Invariavelmente, haverá uma matéria mostrando um pobre que devolveu uma quantia absurda de dinheiro para um empresário. Há sempre um foco na ocupação, com predileção por garis, serventes e faxineiras, de preferência desempregados. Eventualmente o "pobre honesto" é um morador de rua, para deleite absoluto da imprensa. Frisa-se à exaustação as eventuais dificuldades do "pobre honesto". Mora em favela, está com a luz cortada, tem um filho doente e não tem dinheiro para comprar remédio. Mas, mesmo assim, "não teve coragem" de "ficar com o dinheiro dos outros". O "pobre honesto" é transformado em modelo, recompensado com elogios em rede nacional e parabenizado por "fazer o certo": devolver uma maleta com 100 mil ou 200 mil reais para algum empresário "distraído". O empresário nunca aparece na televisão, nem tem o nome divulgado. Tampouco se questiona o que ele fazia andando por aí com 100 mil ou 200 mil em uma maleta e em que tipo de transação esse dinheiro seria aplicado. Afinal, para que estragar matérias tão bonitas com questionamentos bobos? O importante é difundir em rede nacional a mensagem, a "moral da história". "Ainda existem pobres honestos no Brasil. Inspirem-se neles".

"Dicas de economia financeira" também são outra tradição da mídia nacional.
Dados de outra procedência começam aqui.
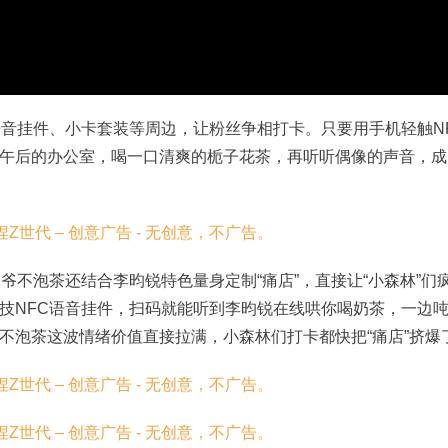
语音挂件、小卡套装等周边，让粉丝争相打卡。只要用手机轻触N
午后的办公室，喝一口清爽的栀子花茶，再听听偶像的声音，
成
爷爷不泡茶还结合李昀锐特色量身定制“痛店”，直接让“小森林”们
技NFC语音挂件，扫码就能听到李昀锐在线哄你喝奶茶，一边
不泡茶这波情绪价值直接拉满，小森林们打卡都快把“痛店”挤爆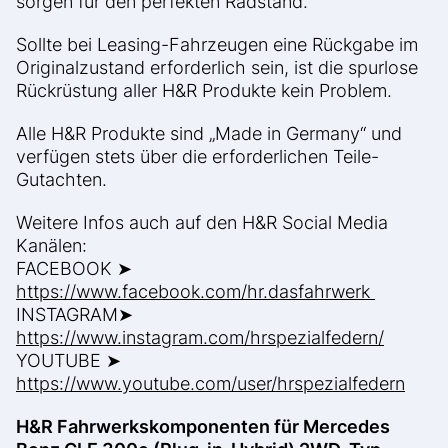
sorgen für den perfekten Radstand.
Sollte bei Leasing-Fahrzeugen eine Rückgabe im
Originalzustand erforderlich sein, ist die spurlose
Rückrüstung aller H&R Produkte kein Problem.
Alle H&R Produkte sind „Made in Germany“ und
verfügen stets über die erforderlichen Teile-
Gutachten.
Weitere Infos auch auf den H&R Social Media
Kanälen:
FACEBOOK ➤
https://www.facebook.com/hr.dasfahrwerk
INSTAGRAM➤
https://www.instagram.com/hrspezialfedern/
YOUTUBE ➤
https://www.youtube.com/user/hrspezialfedern
H&R Fahrwerkskomponenten für Mercedes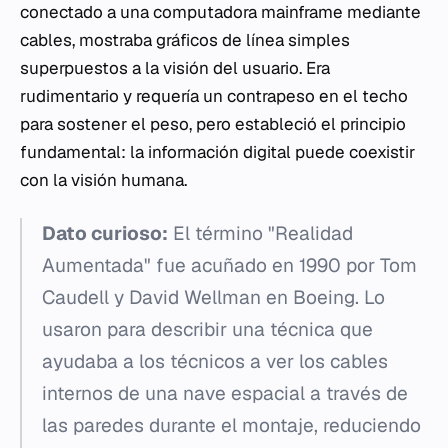
conectado a una computadora mainframe mediante
cables, mostraba gráficos de línea simples
superpuestos a la visión del usuario. Era
rudimentario y requería un contrapeso en el techo
para sostener el peso, pero estableció el principio
fundamental: la información digital puede coexistir
con la visión humana.
Dato curioso:
El término "Realidad
Aumentada" fue acuñado en 1990 por Tom
Caudell y David Wellman en Boeing. Lo
usaron para describir una técnica que
ayudaba a los técnicos a ver los cables
internos de una nave espacial a través de
las paredes durante el montaje, reduciendo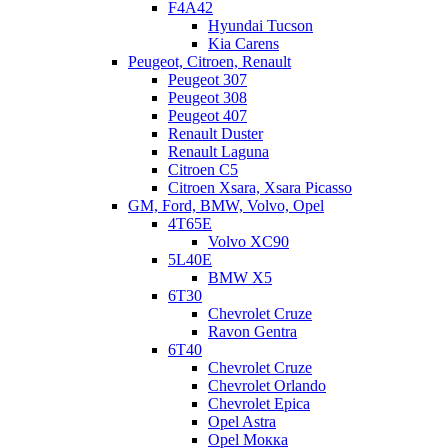
F4A42
Hyundai Tucson
Kia Carens
Peugeot, Citroen, Renault
Peugeot 307
Peugeot 308
Peugeot 407
Renault Duster
Renault Laguna
Citroen C5
Citroen Xsara, Xsara Picasso
GM, Ford, BMW, Volvo, Opel
4T65E
Volvo XC90
5L40E
BMW X5
6Т30
Chevrolet Cruze
Ravon Gentra
6Т40
Chevrolet Cruze
Chevrolet Orlando
Chevrolet Epica
Opel Astra
Как всегда, рассмотрим результаты первичной диагностики
Opel Мокка
дефектовки и ремонта.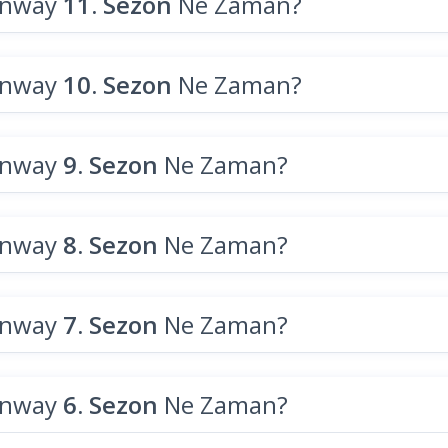
unway
11. Sezon
Ne Zaman?
unway
10. Sezon
Ne Zaman?
unway
9. Sezon
Ne Zaman?
unway
8. Sezon
Ne Zaman?
unway
7. Sezon
Ne Zaman?
unway
6. Sezon
Ne Zaman?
Tão logo os trabalhadores celetistas começam a receber o 13º salário, pipocam na imprensa as matérias sugerindo como gastar o dinheiro. Há pouca margem para criatividade e o telespectador não receberá conselhos como "tire férias" ou "faça uma viagem". A imensa maioria das matérias tentarão persuadir o público a "pagar as dívidas", "limpar o seu nome", "tirar o seu nome do cadastro de devedores".

A pregação moralista da imprensa parece seguir a lógica de um velho ditado popular: "faça o que eu digo, não faça o que eu faço". Entra ano, sai ano, as empresas do setor mantém a tradição de dar sucessivos calotes no fisco e na previdência, gerando dívidas multimilionárias, apoiadas na certeza de que, eventualmente, tais montantes serão perdoados por algum governo sedento por cobertura jornalística condescendente. Afinal, no Brasil, a certeza da aplicação da lei é inversamente proporcional ao tamanho do patrimônio e ao saldo da conta bancária. Consciência pesada, perder o sono por causa de dívidas e preocupação com a honestidade por essas bandas sempre foram "coisa de pobre".